As is often the case for me, Christmas shopping has given me the chance to look at all sorts of gadgets. (No, I’m not sure who to buy them for, but that isn’t the point.) The wealth of touch-based devices like the iPad, the Kindle Fire, the Galaxy Tab, and phones of all sorts is either incredibly exciting or amazingly confusing. Touch-based interfaces have moved well beyond the devices they started on and are showing up pretty much everywhere. Even my car (a Nissan Leaf) uses a touch interface. When I use a device with a screen, like my camera, and can’t touch the screen, it just feels wrong.

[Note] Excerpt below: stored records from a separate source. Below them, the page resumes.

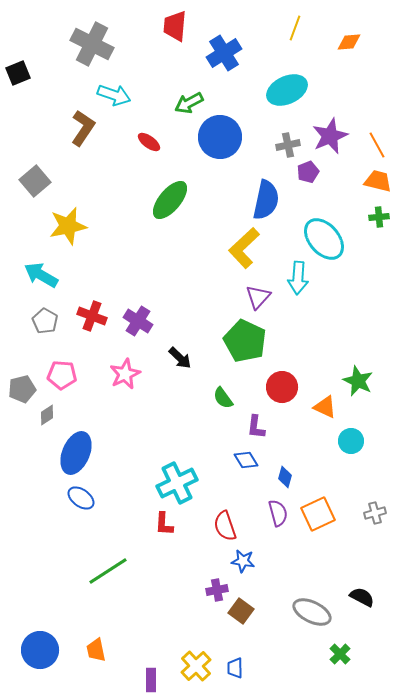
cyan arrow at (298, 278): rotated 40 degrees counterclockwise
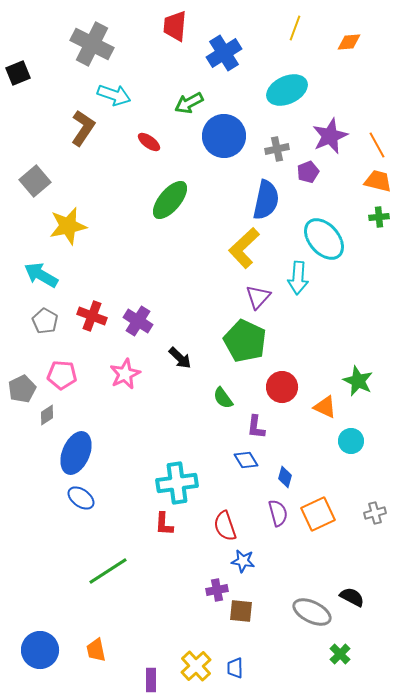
blue circle at (220, 137): moved 4 px right, 1 px up
gray cross at (288, 145): moved 11 px left, 4 px down
gray pentagon at (22, 389): rotated 12 degrees counterclockwise
cyan cross at (177, 483): rotated 18 degrees clockwise
black semicircle at (362, 597): moved 10 px left
brown square at (241, 611): rotated 30 degrees counterclockwise
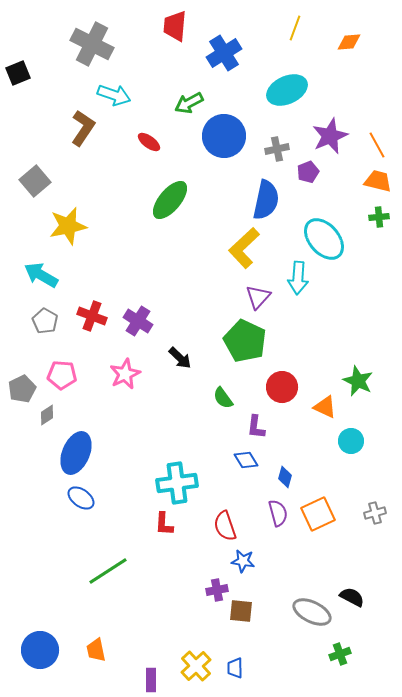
green cross at (340, 654): rotated 25 degrees clockwise
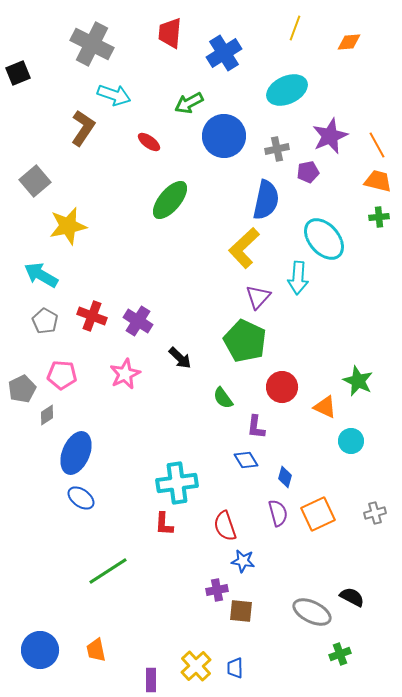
red trapezoid at (175, 26): moved 5 px left, 7 px down
purple pentagon at (308, 172): rotated 10 degrees clockwise
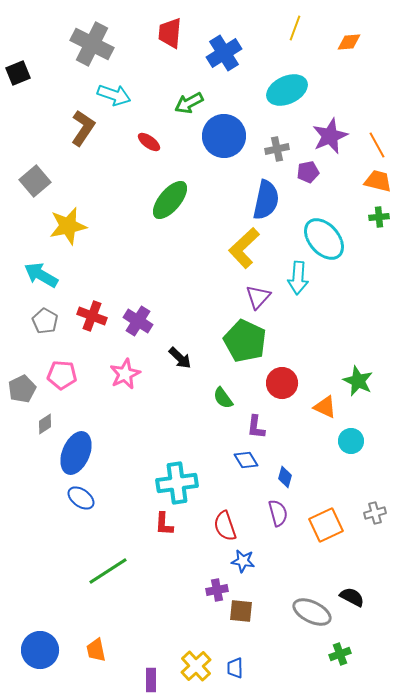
red circle at (282, 387): moved 4 px up
gray diamond at (47, 415): moved 2 px left, 9 px down
orange square at (318, 514): moved 8 px right, 11 px down
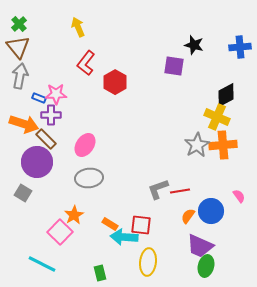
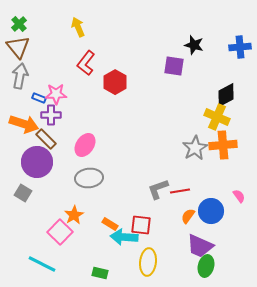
gray star: moved 2 px left, 3 px down
green rectangle: rotated 63 degrees counterclockwise
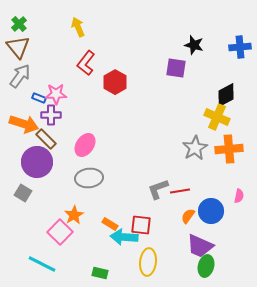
purple square: moved 2 px right, 2 px down
gray arrow: rotated 25 degrees clockwise
orange cross: moved 6 px right, 4 px down
pink semicircle: rotated 48 degrees clockwise
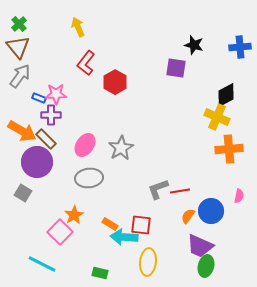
orange arrow: moved 2 px left, 7 px down; rotated 12 degrees clockwise
gray star: moved 74 px left
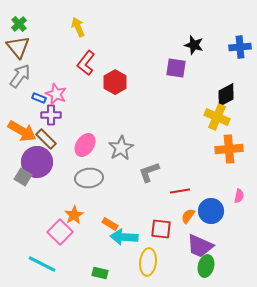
pink star: rotated 25 degrees clockwise
gray L-shape: moved 9 px left, 17 px up
gray square: moved 16 px up
red square: moved 20 px right, 4 px down
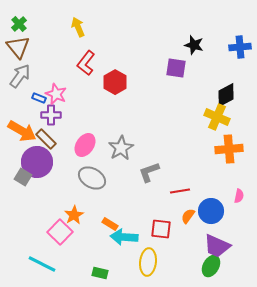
gray ellipse: moved 3 px right; rotated 36 degrees clockwise
purple trapezoid: moved 17 px right
green ellipse: moved 5 px right; rotated 15 degrees clockwise
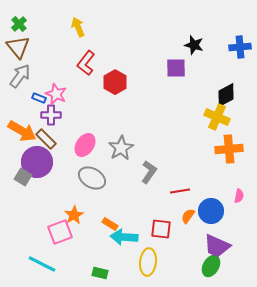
purple square: rotated 10 degrees counterclockwise
gray L-shape: rotated 145 degrees clockwise
pink square: rotated 25 degrees clockwise
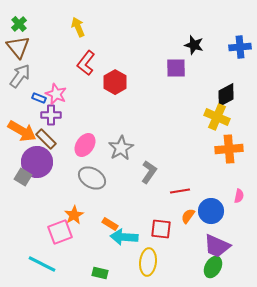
green ellipse: moved 2 px right, 1 px down
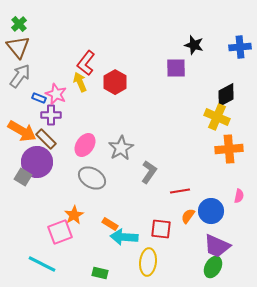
yellow arrow: moved 2 px right, 55 px down
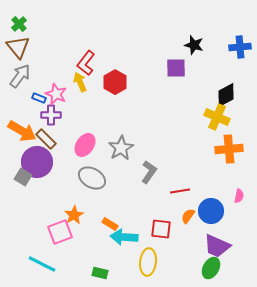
green ellipse: moved 2 px left, 1 px down
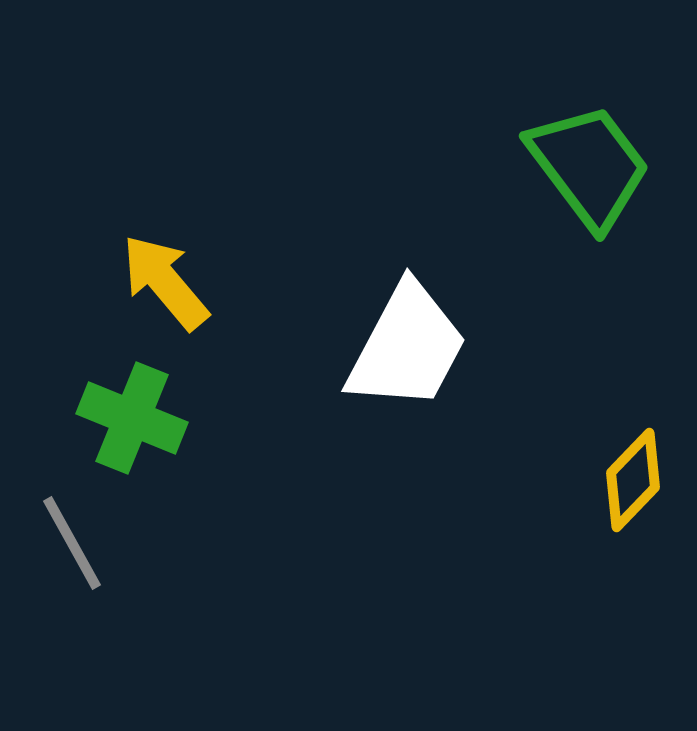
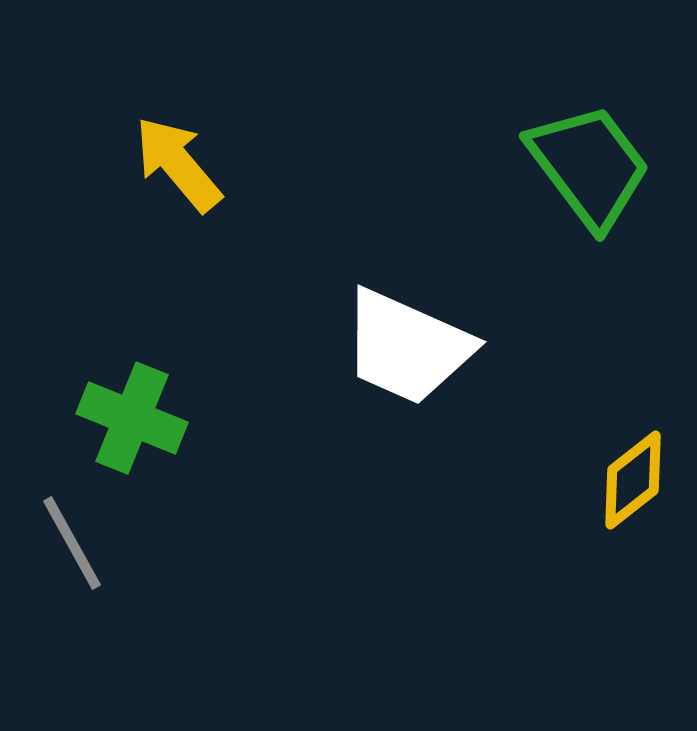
yellow arrow: moved 13 px right, 118 px up
white trapezoid: rotated 86 degrees clockwise
yellow diamond: rotated 8 degrees clockwise
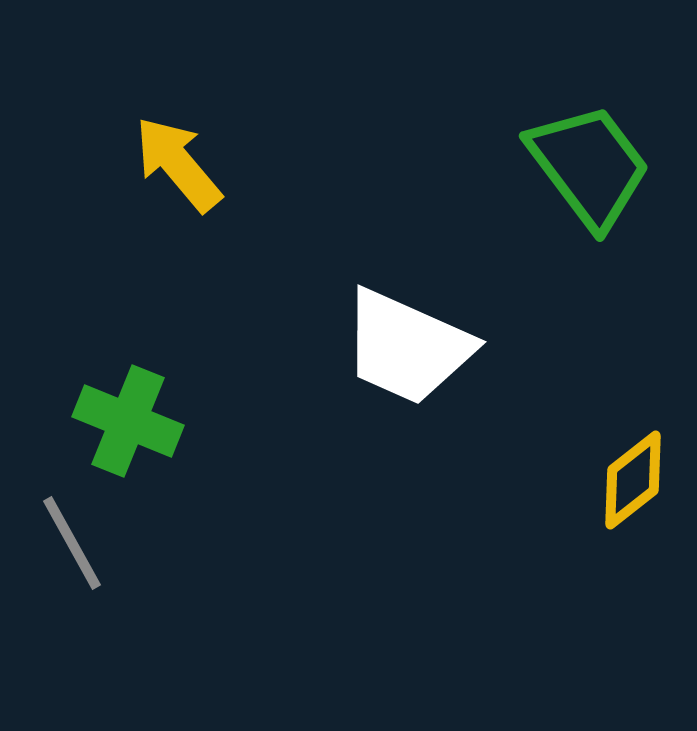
green cross: moved 4 px left, 3 px down
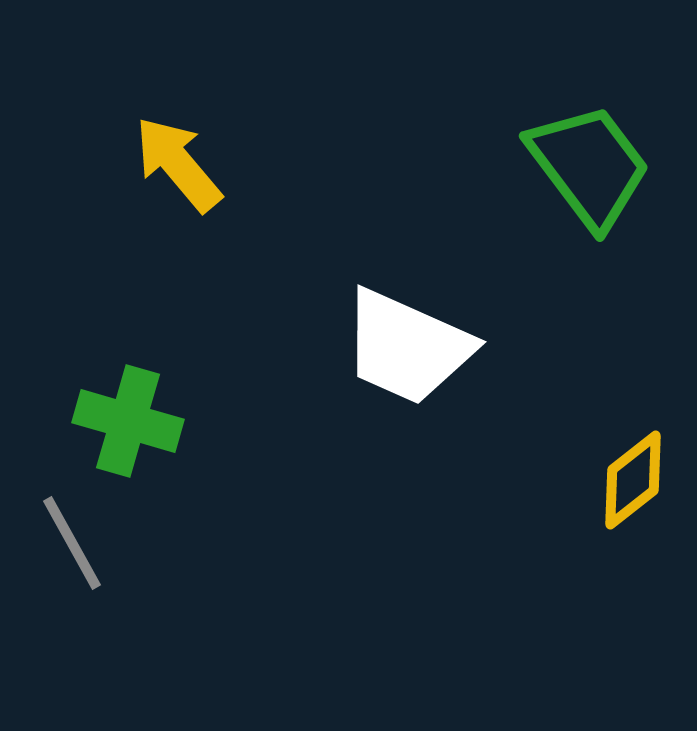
green cross: rotated 6 degrees counterclockwise
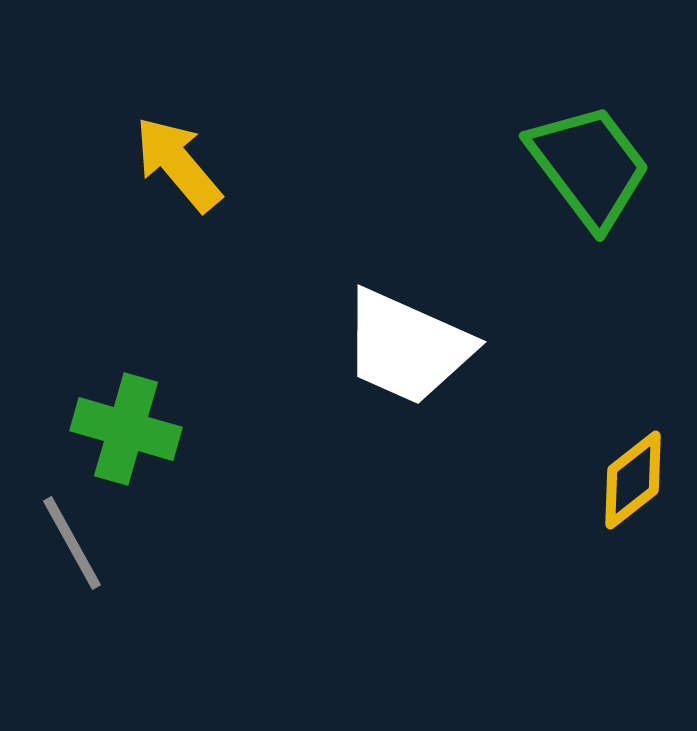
green cross: moved 2 px left, 8 px down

The power of computing devices like the iPad and other tablets is bringing touch into what we traditionally think of as the PC marketplace. The debut next year of Windows 8 with its touch-based Metro user interface will add another serious player to the mix. Touch will be in your desktop and notebook future. (Which for me means a steady supply of cloths for wiping screens will be a necessity, but that’s another story.) I think that touch will be the dominant interface—surpassing the mouse—in the near future.
When I see that kind of shift in the marketplace, and the resulting product diversity, my background makes me think that such an area is ripe for some good tools to compare the products. What do you think? Do we need a new generation of touch-based benchmarks for Metro? For other touch-based platforms?